EXERCISE DIRECTIONS -> Copy out each entry precisely; no image belongs in the result.

Collected data entries ->

________________

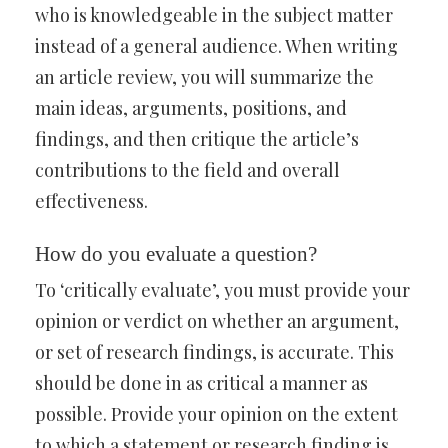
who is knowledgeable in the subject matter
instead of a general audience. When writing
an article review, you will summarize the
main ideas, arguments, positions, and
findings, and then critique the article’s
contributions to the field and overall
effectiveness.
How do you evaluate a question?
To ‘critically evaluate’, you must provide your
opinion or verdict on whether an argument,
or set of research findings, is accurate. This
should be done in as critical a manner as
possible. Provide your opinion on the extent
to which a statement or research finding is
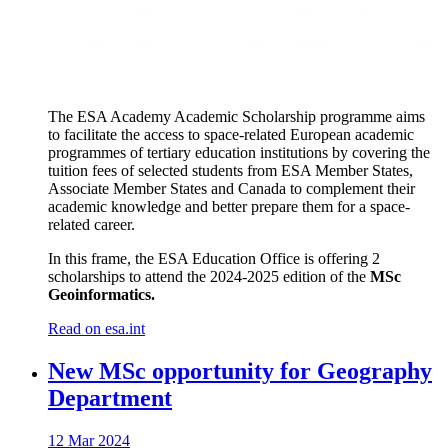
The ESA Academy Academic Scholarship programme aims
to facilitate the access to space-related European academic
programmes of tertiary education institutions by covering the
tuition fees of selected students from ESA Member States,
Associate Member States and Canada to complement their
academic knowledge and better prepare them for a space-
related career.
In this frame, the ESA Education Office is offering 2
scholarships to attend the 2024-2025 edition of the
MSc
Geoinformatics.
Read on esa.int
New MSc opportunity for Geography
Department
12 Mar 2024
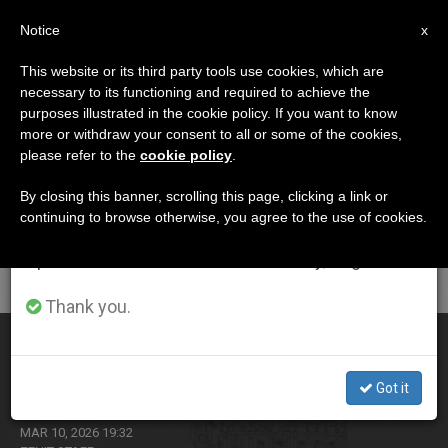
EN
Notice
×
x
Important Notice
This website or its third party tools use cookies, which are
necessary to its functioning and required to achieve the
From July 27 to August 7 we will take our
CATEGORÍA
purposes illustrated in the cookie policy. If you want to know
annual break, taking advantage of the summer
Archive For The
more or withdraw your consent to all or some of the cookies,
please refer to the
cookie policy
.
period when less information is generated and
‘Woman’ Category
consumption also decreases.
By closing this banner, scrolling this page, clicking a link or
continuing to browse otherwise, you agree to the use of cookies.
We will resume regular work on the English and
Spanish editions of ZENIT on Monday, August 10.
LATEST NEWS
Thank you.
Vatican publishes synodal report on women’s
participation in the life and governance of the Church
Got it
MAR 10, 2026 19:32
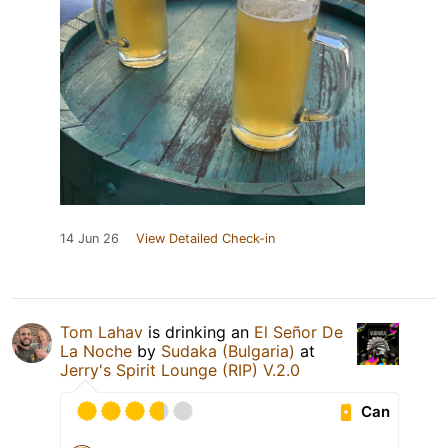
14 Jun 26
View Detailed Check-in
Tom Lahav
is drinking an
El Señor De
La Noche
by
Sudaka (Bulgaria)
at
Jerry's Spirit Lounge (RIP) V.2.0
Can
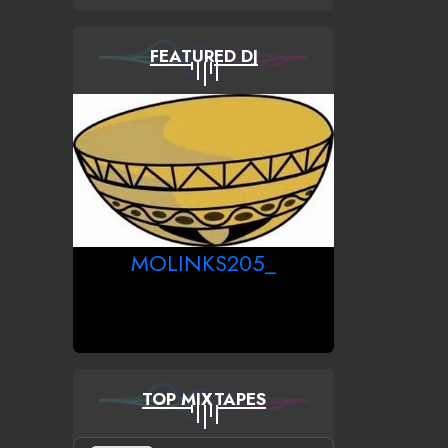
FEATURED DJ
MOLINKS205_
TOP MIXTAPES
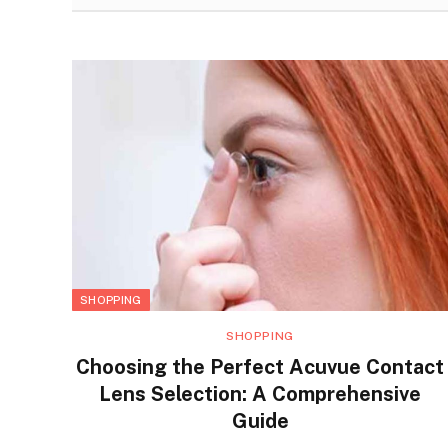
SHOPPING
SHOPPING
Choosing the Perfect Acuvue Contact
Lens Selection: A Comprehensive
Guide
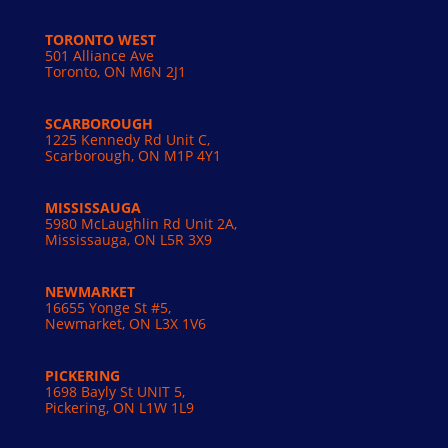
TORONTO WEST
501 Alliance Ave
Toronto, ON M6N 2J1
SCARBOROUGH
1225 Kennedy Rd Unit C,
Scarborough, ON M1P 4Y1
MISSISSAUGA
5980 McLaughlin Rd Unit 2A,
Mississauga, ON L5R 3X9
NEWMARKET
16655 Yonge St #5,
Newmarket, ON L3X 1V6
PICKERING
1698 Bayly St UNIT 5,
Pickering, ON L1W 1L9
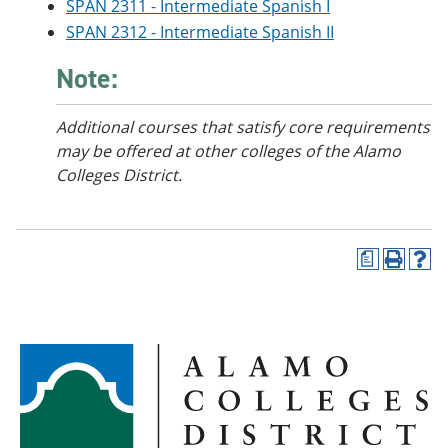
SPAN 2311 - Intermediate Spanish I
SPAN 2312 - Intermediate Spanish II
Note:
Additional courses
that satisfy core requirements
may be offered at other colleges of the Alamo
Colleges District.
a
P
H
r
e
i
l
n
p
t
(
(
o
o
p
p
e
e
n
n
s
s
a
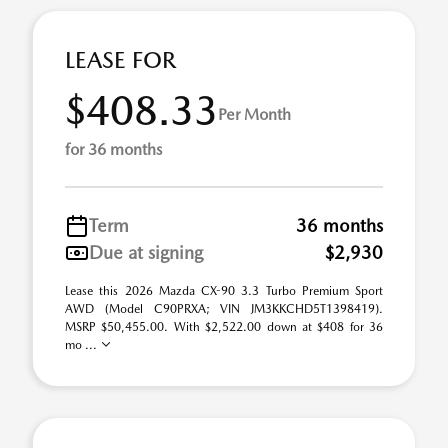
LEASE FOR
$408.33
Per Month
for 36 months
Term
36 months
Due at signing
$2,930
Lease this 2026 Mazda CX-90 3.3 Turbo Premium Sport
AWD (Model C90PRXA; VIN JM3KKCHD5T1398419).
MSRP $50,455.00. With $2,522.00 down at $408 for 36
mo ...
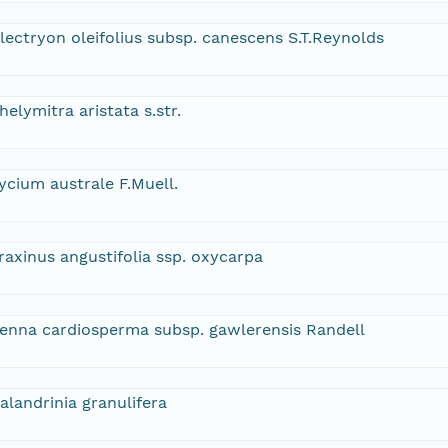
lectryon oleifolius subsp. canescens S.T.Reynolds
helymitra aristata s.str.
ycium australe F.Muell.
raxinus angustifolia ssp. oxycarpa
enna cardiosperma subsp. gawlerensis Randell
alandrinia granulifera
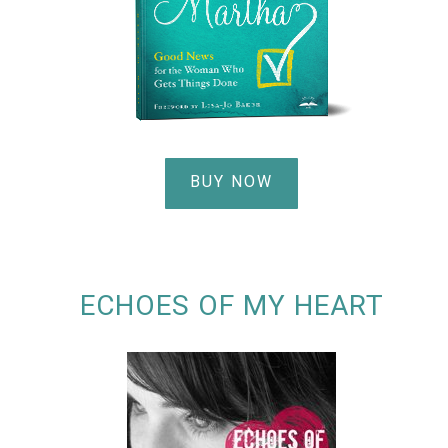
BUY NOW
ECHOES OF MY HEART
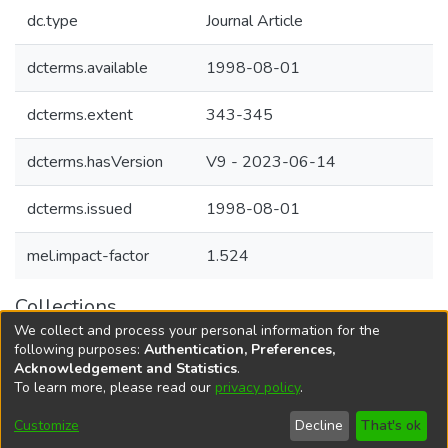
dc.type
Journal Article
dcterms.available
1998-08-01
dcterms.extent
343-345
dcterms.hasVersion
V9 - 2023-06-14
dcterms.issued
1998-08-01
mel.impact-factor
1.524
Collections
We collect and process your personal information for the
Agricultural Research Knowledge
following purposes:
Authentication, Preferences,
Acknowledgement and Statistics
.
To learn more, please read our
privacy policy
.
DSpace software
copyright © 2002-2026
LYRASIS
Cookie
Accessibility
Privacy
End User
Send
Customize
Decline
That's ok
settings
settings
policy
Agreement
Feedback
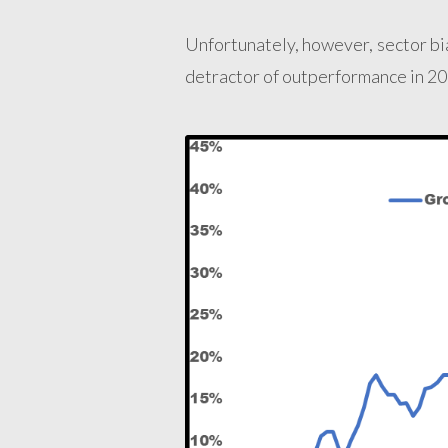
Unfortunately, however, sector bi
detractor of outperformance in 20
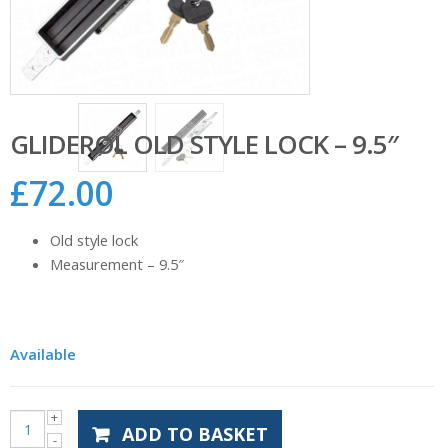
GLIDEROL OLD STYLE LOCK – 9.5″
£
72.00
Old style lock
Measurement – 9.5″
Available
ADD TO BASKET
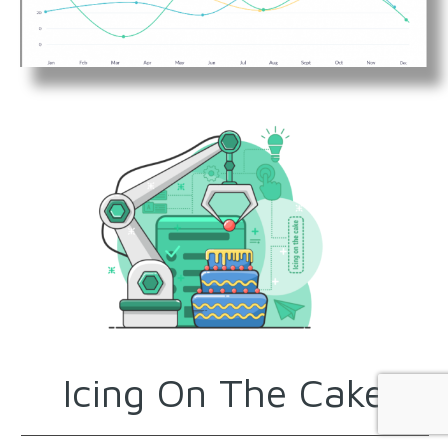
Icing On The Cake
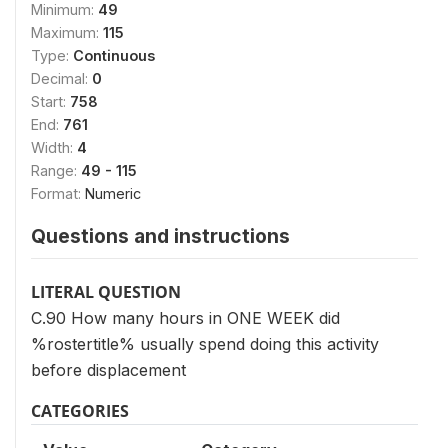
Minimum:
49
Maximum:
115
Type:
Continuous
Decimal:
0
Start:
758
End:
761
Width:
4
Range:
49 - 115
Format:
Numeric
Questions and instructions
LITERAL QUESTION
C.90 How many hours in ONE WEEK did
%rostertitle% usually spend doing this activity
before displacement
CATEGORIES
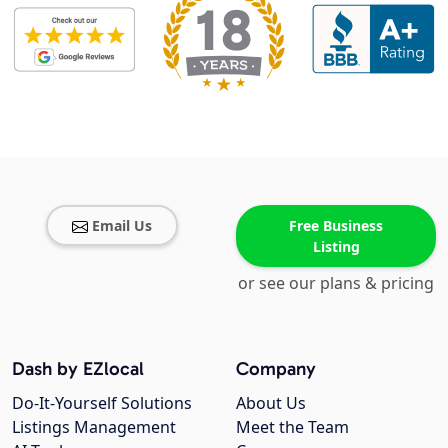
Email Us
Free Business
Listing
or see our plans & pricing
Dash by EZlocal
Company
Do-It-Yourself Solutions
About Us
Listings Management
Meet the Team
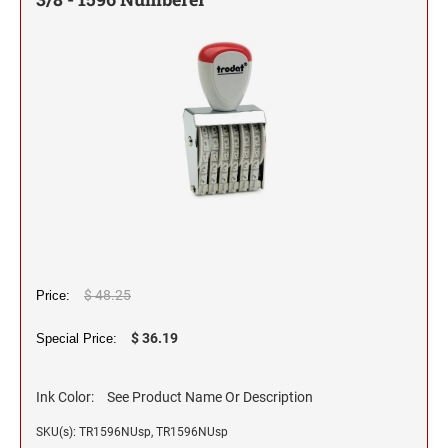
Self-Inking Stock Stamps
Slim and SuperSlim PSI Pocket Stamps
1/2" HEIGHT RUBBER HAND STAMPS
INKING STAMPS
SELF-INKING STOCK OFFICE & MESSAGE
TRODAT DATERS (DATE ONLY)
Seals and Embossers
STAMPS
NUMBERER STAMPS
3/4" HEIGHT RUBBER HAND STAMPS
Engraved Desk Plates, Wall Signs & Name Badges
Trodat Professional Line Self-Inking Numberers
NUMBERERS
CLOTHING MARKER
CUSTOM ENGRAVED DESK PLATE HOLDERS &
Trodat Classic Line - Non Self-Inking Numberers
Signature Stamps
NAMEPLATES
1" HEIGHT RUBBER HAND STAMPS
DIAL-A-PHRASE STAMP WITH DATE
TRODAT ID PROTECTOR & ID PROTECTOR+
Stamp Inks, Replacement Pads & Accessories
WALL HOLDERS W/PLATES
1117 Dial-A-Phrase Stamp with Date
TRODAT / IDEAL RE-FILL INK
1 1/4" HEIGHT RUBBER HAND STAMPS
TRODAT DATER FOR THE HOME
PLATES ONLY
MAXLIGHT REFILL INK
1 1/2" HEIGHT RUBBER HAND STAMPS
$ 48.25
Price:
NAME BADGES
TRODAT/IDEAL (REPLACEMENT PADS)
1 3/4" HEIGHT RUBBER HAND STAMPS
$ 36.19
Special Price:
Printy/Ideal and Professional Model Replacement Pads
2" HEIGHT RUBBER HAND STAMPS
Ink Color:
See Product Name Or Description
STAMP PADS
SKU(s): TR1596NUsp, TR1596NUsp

________________

RESPONSE TO THIS EXERCISE ->
who is knowledgeable in the subject matter
instead of a general audience. When writing
an article review, you will summarize the
main ideas, arguments, positions, and
findings, and then critique the article’s
contributions to the field and overall
effectiveness.
How do you evaluate a question?
To ‘critically evaluate’, you must provide your
opinion or verdict on whether an argument,
or set of research findings, is accurate. This
should be done in as critical a manner as
possible. Provide your opinion on the extent
to which a statement or research finding is
The ESA Academy Academic Scholarship programme aims
to facilitate the access to space-related European academic
programmes of tertiary education institutions by covering the
tuition fees of selected students from ESA Member States,
Associate Member States and Canada to complement their
academic knowledge and better prepare them for a space-
related career.
In this frame, the ESA Education Office is offering 2
scholarships to attend the 2024-2025 edition of the
MSc
Geoinformatics.
Read on esa.int
New MSc opportunity for Geography
Department
12 Mar 2024
EN
Notice
×
x
Important Notice
This website or its third party tools use cookies, which are
necessary to its functioning and required to achieve the
From July 27 to August 7 we will take our
CATEGORÍA
purposes illustrated in the cookie policy. If you want to know
annual break, taking advantage of the summer
Archive For The
more or withdraw your consent to all or some of the cookies,
please refer to the
cookie policy
.
period when less information is generated and
‘Woman’ Category
consumption also decreases.
By closing this banner, scrolling this page, clicking a link or
continuing to browse otherwise, you agree to the use of cookies.
We will resume regular work on the English and
Spanish editions of ZENIT on Monday, August 10.
LATEST NEWS
Thank you.
Vatican publishes synodal report on women’s
participation in the life and governance of the Church
Got it
MAR 10, 2026 19:32
14 Jun 26
View Detailed Check-in
Tom Lahav
is drinking an
El Señor De
La Noche
by
Sudaka (Bulgaria)
at
Jerry's Spirit Lounge (RIP) V.2.0
Can
FEATURED DJ
MOLINKS205_
TOP MIXTAPES
SHOPPING
SHOPPING
Choosing the Perfect Acuvue Contact
Lens Selection: A Comprehensive
Guide
TORONTO WEST
501 Alliance Ave
Toronto, ON M6N 2J1
SCARBOROUGH
1225 Kennedy Rd Unit C,
Scarborough, ON M1P 4Y1
MISSISSAUGA
5980 McLaughlin Rd Unit 2A,
Mississauga, ON L5R 3X9
NEWMARKET
16655 Yonge St #5,
Newmarket, ON L3X 1V6
PICKERING
1698 Bayly St UNIT 5,
Pickering, ON L1W 1L9
SPAN 2311 - Intermediate Spanish I
SPAN 2312 - Intermediate Spanish II
Note:
Additional courses
that satisfy core requirements
may be offered at other colleges of the Alamo
Colleges District.
a
P
H
r
e
i
l
n
p
t
(
(
o
o
p
p
e
e
n
n
s
s
a
LEASE FOR
$408.33
Per Month
for 36 months
Term
36 months
Due at signing
$2,930
Lease this 2026 Mazda CX-90 3.3 Turbo Premium Sport
AWD (Model C90PRXA; VIN JM3KKCHD5T1398419).
MSRP $50,455.00. With $2,522.00 down at $408 for 36
mo ...
lectryon oleifolius subsp. canescens S.T.Reynolds
helymitra aristata s.str.
ycium australe F.Muell.
raxinus angustifolia ssp. oxycarpa
enna cardiosperma subsp. gawlerensis Randell
alandrinia granulifera
BUY NOW
ECHOES OF MY HEART
dc.type
Journal Article
dcterms.available
1998-08-01
dcterms.extent
343-345
dcterms.hasVersion
V9 - 2023-06-14
dcterms.issued
1998-08-01
mel.impact-factor
1.524
Collections
We collect and process your personal information for the
Agricultural Research Knowledge
following purposes:
Authentication, Preferences,
Acknowledgement and Statistics
.
To learn more, please read our
privacy policy
.
DSpace software
copyright © 2002-2026
LYRASIS
Cookie
Accessibility
Privacy
End User
Send
Customize
Decline
That's ok
settings
settings
policy
Agreement
Feedback
Unfortunately, however, sector bi
detractor of outperformance in 20
GLIDEROL OLD STYLE LOCK – 9.5″
£
72.00
Old style lock
Measurement – 9.5″
Available
ADD TO BASKET
Icing On The Cake
Minimum:
49
Maximum:
115
Type:
Continuous
Decimal:
0
Start:
758
End:
761
Width:
4
Range:
49 - 115
Format:
Numeric
Questions and instructions
LITERAL QUESTION
C.90 How many hours in ONE WEEK did
%rostertitle% usually spend doing this activity
before displacement
CATEGORIES
Email Us
Free Business
Listing
or see our plans & pricing
Dash by EZlocal
Company
Do-It-Yourself Solutions
About Us
Listings Management
Meet the Team
Self-Inking Stock Stamps
Slim and SuperSlim PSI Pocket Stamps
1/2" HEIGHT RUBBER HAND STAMPS
INKING STAMPS
SELF-INKING STOCK OFFICE & MESSAGE
TRODAT DATERS (DATE ONLY)
Seals and Embossers
STAMPS
NUMBERER STAMPS
3/4" HEIGHT RUBBER HAND STAMPS
Engraved Desk Plates, Wall Signs & Name Badges
Trodat Professional Line Self-Inking Numberers
NUMBERERS
CLOTHING MARKER
CUSTOM ENGRAVED DESK PLATE HOLDERS &
Trodat Classic Line - Non Self-Inking Numberers
Signature Stamps
NAMEPLATES
1" HEIGHT RUBBER HAND STAMPS
DIAL-A-PHRASE STAMP WITH DATE
TRODAT ID PROTECTOR & ID PROTECTOR+
Stamp Inks, Replacement Pads & Accessories
WALL HOLDERS W/PLATES
1117 Dial-A-Phrase Stamp with Date
TRODAT / IDEAL RE-FILL INK
1 1/4" HEIGHT RUBBER HAND STAMPS
TRODAT DATER FOR THE HOME
PLATES ONLY
MAXLIGHT REFILL INK
1 1/2" HEIGHT RUBBER HAND STAMPS
$ 48.25
Price:
NAME BADGES
TRODAT/IDEAL (REPLACEMENT PADS)
1 3/4" HEIGHT RUBBER HAND STAMPS
$ 36.19
Special Price:
Printy/Ideal and Professional Model Replacement Pads
2" HEIGHT RUBBER HAND STAMPS
Ink Color:
See Product Name Or Description
STAMP PADS
SKU(s): TR1596NUsp, TR1596NUsp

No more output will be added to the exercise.